> _How to complete this task_: Each record below is to be copied exactly; the pictures are to be omitted.

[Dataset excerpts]
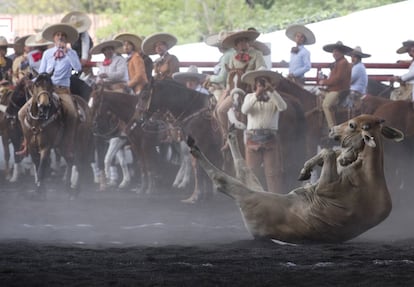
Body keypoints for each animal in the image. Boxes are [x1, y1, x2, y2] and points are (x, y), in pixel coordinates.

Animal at [188, 115, 404, 243]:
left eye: (352, 125)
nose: (332, 129)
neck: (369, 173)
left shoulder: (325, 189)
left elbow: (329, 152)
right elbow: (331, 153)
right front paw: (309, 169)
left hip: (252, 198)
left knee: (223, 180)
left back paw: (196, 148)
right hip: (260, 190)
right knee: (243, 169)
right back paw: (231, 134)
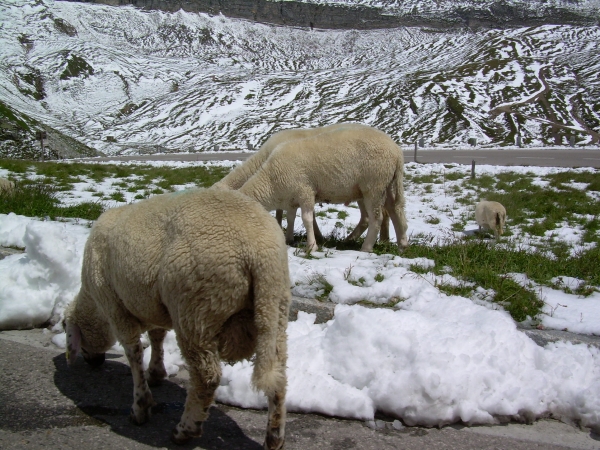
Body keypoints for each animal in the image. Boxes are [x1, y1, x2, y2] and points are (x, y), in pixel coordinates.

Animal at [63, 188, 290, 448]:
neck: (93, 304)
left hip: (196, 309)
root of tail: (261, 252)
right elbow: (157, 336)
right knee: (279, 376)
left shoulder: (114, 306)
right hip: (275, 307)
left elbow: (133, 353)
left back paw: (185, 430)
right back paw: (274, 437)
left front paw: (140, 407)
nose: (93, 362)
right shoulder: (151, 305)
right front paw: (156, 373)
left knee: (206, 378)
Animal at [239, 123, 408, 253]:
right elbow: (291, 217)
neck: (271, 180)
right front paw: (289, 239)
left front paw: (311, 246)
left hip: (374, 185)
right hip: (386, 184)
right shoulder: (291, 198)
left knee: (377, 218)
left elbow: (306, 219)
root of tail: (397, 151)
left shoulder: (305, 191)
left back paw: (366, 247)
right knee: (395, 210)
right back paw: (402, 245)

> _Result of the task_:
Body keypoints for each animal in the image. Boxes are [x1, y1, x2, y2] and points are (x, y), in pixel coordinates.

Animal at [188, 115, 404, 243]:
left eye: (352, 125)
nose: (332, 129)
neck: (369, 173)
left shoulder: (325, 189)
left elbow: (329, 152)
right elbow: (331, 153)
right front paw: (309, 169)
left hip: (252, 198)
left knee: (223, 180)
left back paw: (196, 148)
right hip: (260, 190)
right knee: (243, 169)
right back paw: (231, 134)
Body keypoints for each animal in the image. Boxes are [x1, y1, x2, y2] and points are (x, y), in pixel coordinates.

Animal at [63, 188, 290, 448]:
neck: (93, 304)
left hip: (196, 309)
root of tail: (261, 252)
right elbow: (157, 336)
right knee: (279, 376)
left shoulder: (114, 306)
right hip: (275, 307)
left elbow: (133, 353)
left back paw: (185, 430)
right back paw: (274, 437)
left front paw: (140, 407)
nose: (93, 362)
right shoulder: (151, 305)
right front paw: (156, 373)
left knee: (206, 378)
Animal at [239, 123, 408, 253]:
right elbow: (291, 217)
neck: (271, 180)
right front paw: (289, 239)
left front paw: (311, 246)
left hip: (374, 185)
right hip: (386, 184)
right shoulder: (291, 198)
left knee: (377, 218)
left elbow: (306, 219)
root of tail: (397, 151)
left shoulder: (305, 191)
left back paw: (366, 247)
right knee: (395, 210)
right back paw: (402, 245)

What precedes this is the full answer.